Obsługiwane przez usługę Blogger.

poniedziałek, 26 kwietnia 2010

Trzy rodzaje prawdy

Przejrzałem sobie z ciekawości formularze stosowane do składania pozwów, wniosków i skarg stosowane w amerykańskich sądach. Z bardzo wielu różnych stanów. I jedna ciekawa rzecz mnie w nich zastanowiła. Niemal na każdym z nich znajdowała się klauzula-oświadczenie składającego pismo, iż podane w nim fakty są według jego najlepszej wiedzy prawdziwe, o czym on swym podpisem zaświadcza mając świadomość odpowiedzialności za krzywoprzysięstwo. I to wystarcza. Zamiast zwrotnego poświadczenia odbioru podpisanego przez adresata - oświadczenie doręczyciela, że pismo doręczył. Zamiast podpisanego i ostemplowanego pełnomocnictwa – oświadczenie, że jest się pełnomocnikiem. I jakoś system funkcjonuje. Może nie idealnie, ale jednak.

Zastanawiałem się, czy można by coś takiego wprowadzić u nas. Bo dzisiaj każdej czynności urzędowej czy sądowej towarzyszy zasada dr House’a – czyli założenie, że wszyscy kłamią. Ale czy faktycznie powinniśmy traktować każdego jak potencjalnego oszusta, i domagać się od niego by udowodnił, że nim nie jest? Dlaczego mamy wszędzie żądać zaświadczeń i nie możemy po prostu wierzyć ludziom na słowo?

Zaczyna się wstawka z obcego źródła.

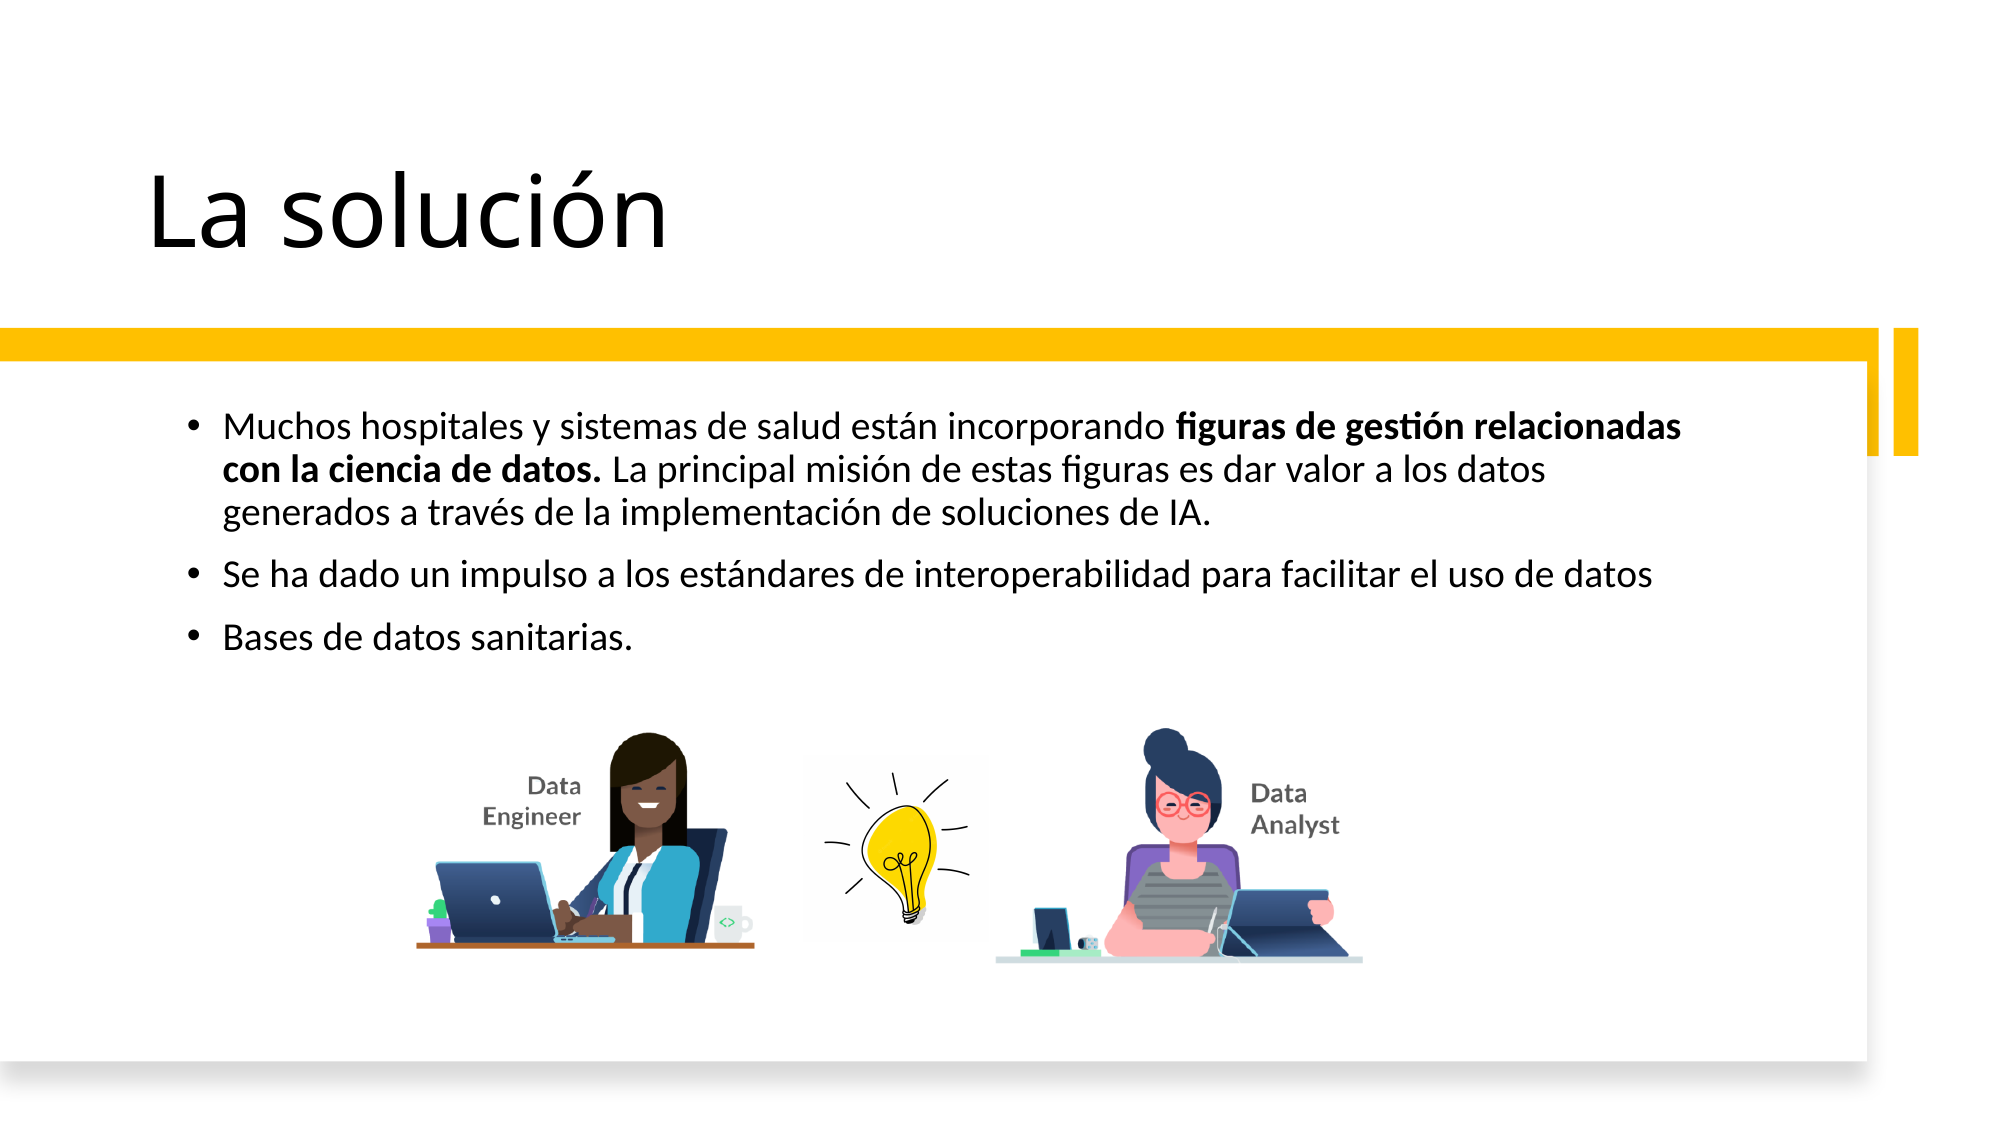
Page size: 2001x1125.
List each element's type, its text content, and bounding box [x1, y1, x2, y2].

text_box [0, 327, 1879, 1062]
picture [359, 702, 1433, 1015]
text_box [1893, 327, 1919, 456]
title La solución [130, 63, 1782, 277]
list Muchos hospitales y sistemas de salud están incorporando figuras de gestión relacionadas con la ciencia de datos. La principal misión de estas figuras es dar valor a los datos generados a través de la implementación de soluciones de IA. Se ha dado un impulso a los estándares de interoperabilidad para facilitar el uso de datos Bases de datos sanitarias. [171, 383, 1740, 681]
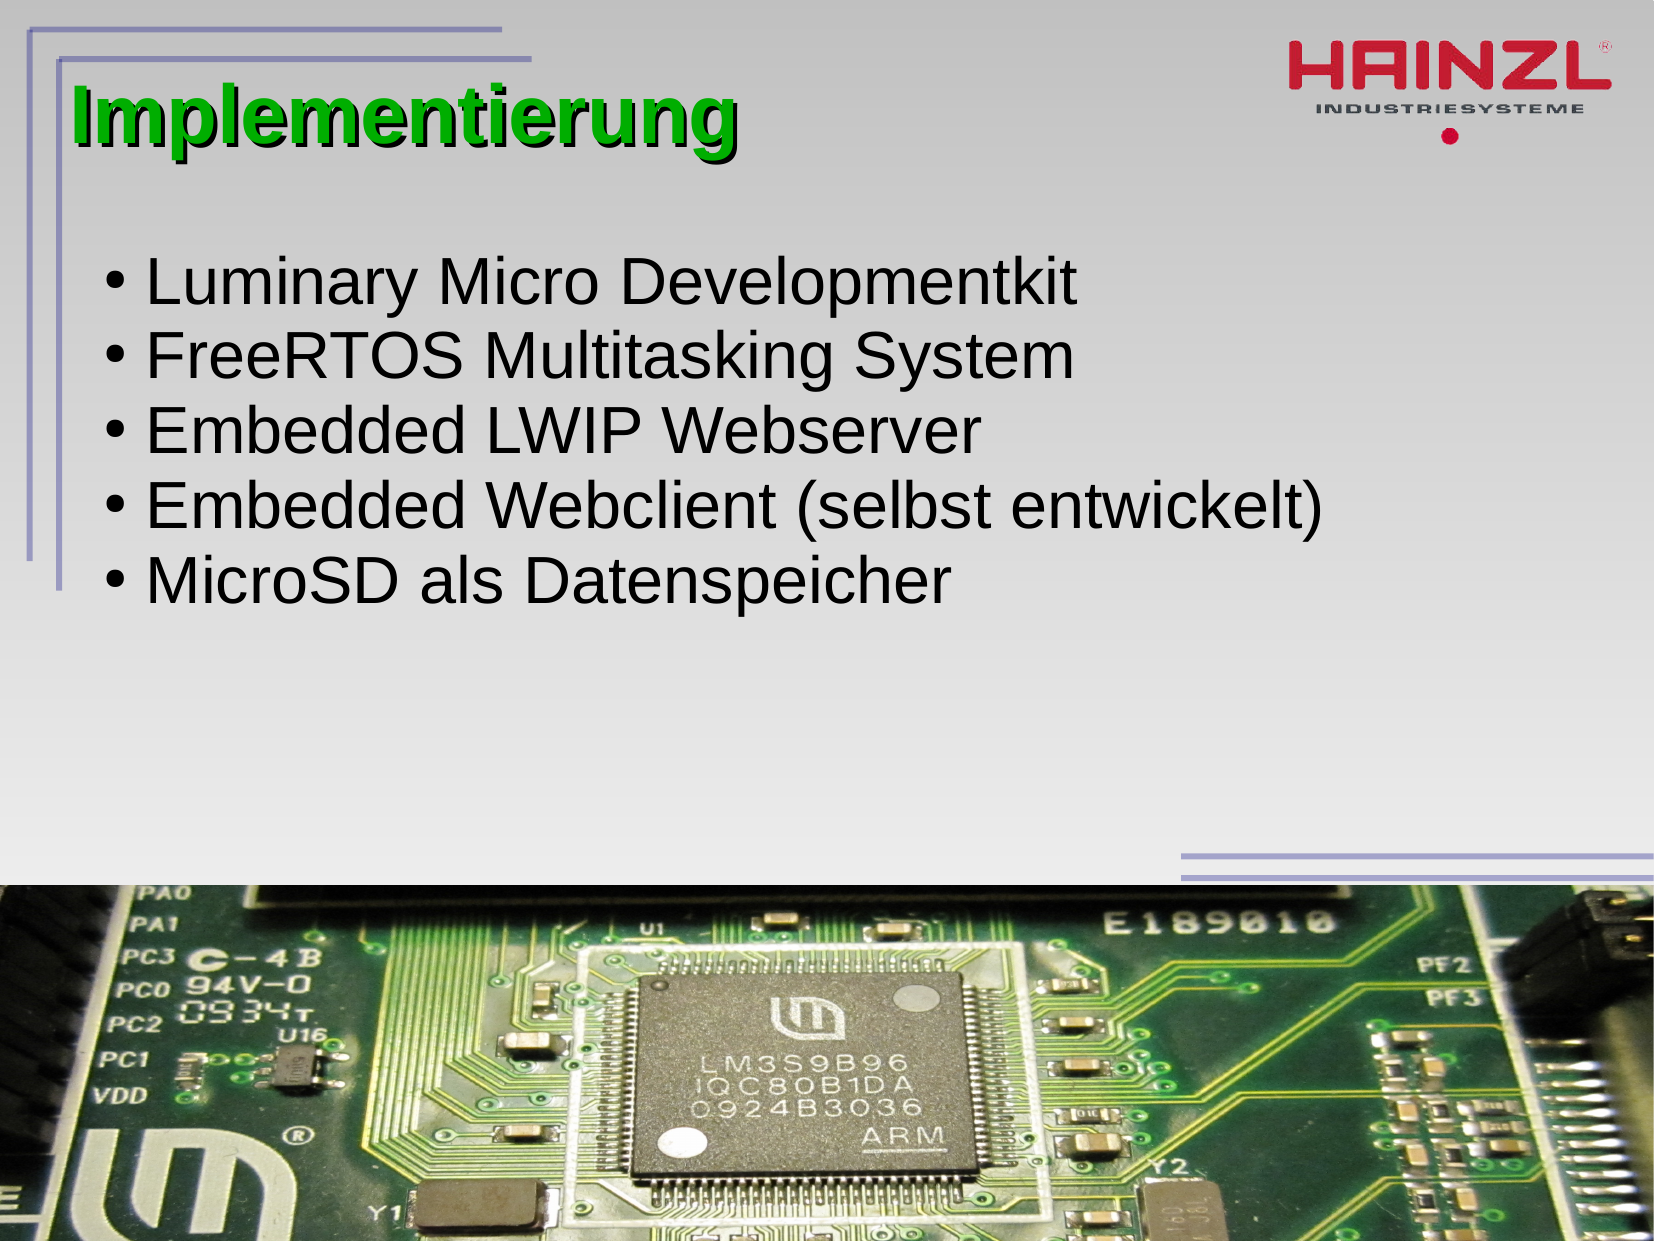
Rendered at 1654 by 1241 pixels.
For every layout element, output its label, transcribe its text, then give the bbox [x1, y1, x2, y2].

text_box Implementierung [54, 61, 823, 170]
picture [0, 951, 1654, 1093]
text_box Luminary Micro Developmentkit FreeRTOS Multitasking System Embedded LWIP Webserver Embedded Webclient (selbst entwickelt) MicroSD als Datenspeicher [88, 236, 1536, 625]
picture [1269, 29, 1625, 153]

Czy nie należałoby skończyć wreszcie z wszechobecną zasadą braku zaufania obywatela do państwa?

Niestety z perspektywy kilku lat praktyki orzeczniczej muszę stwierdzić, że wizja likwidacji zaświadczeń, pokwitowań, poświadczeń i certyfikatów wcale nie jest tak różowa. Bo prawidłowe funkcjonowanie sytemu opartego na wzajemnym zaufaniu zależy od tego, jak wielką wartość dla bezpośrednio zainteresowanych ma prawda. A z tym nie jest najlepiej. Oczywiście nie jest tak, że wszyscy świadkowie kłamią w sądzie i świadomie mówią coś o czym wiedzą że nie jest prawdą.  

Tak jak tych czterech dorosłych ludzi, którzy pewnego dnia wmawiali mi, że nieprzytomny, umierający na raka człowiek na ich widok "cudownie ozdrowiał" uniósł się na łóżku i powiedział, że odwołuje testament notarialny, przekazuje wszystko jednemu z nich, a żonę wydziedzicza.

Wielu mija się z prawdą nie zauważając subtelnej różnicy pomiędzy swoją prawdą i cudzą prawdą. Pomiędzy tym co wiemy, że jest prawdą, a tym co wierzymy że jest prawdą.

Tak jak pewien świadek, który przyciśnięty na przesłuchaniu z rozbrajającą szczerością wyznał, że on to tak naprawdę to nie wie, czy kolega faktycznie mieszkał z ojcem, ale zeznał tak, bo kolega go o to poprosił, a on nie ma powodu by koledze nie wierzyć.

Inni jeszcze mówią tylko pół prawdy (albo nawet mniej) dzieląc prawdę na korzystną i niekorzystną w danej sytuacji, i o tej drugiej "zapominają". A pół prawdy to całe kłamstwo.

Tak jak pewna pani która w sprawie o podział majątku po rozwodzie opowiadała, jak to pewnego dnia pojechała zabrać córkę, która zdecydowała się odejść od znęcającego się nad nią męża. Tak żeby  pomóc jej zabrać najpotrzebniejsze rzeczy. Nie powiedziała tylko tego, że po córkę i jej najpotrzebniejsze rzeczy pojechała meblowozem. Z tragarzami. Na dwa razy.

Dzisiaj dla wielu uczestników postępowań sądowych prawda to coś względnego, zależnego od sytuacji procesowej. Coś co trzeba powiedzieć albo napisać, żeby uzyskać korzystne dla siebie rozstrzygnięcie. A że nie odpowiada to faktom, albo niektóre z nich skrzętnie pomija, to tym gorzej dla faktów. Więc w sądzie mówi się to, co trzeba żeby uzyskać korzystne orzeczenie, często bez jakiejkolwiek refleksji nad słowami przyrzeczenia „będę mówić szczerą prawdę niczego nie ukrywając z tego co jest mi wiadome”.

Bo jak widać prawdy są trzy. Prawda, tyż prawda i .... ta trzecia prawda.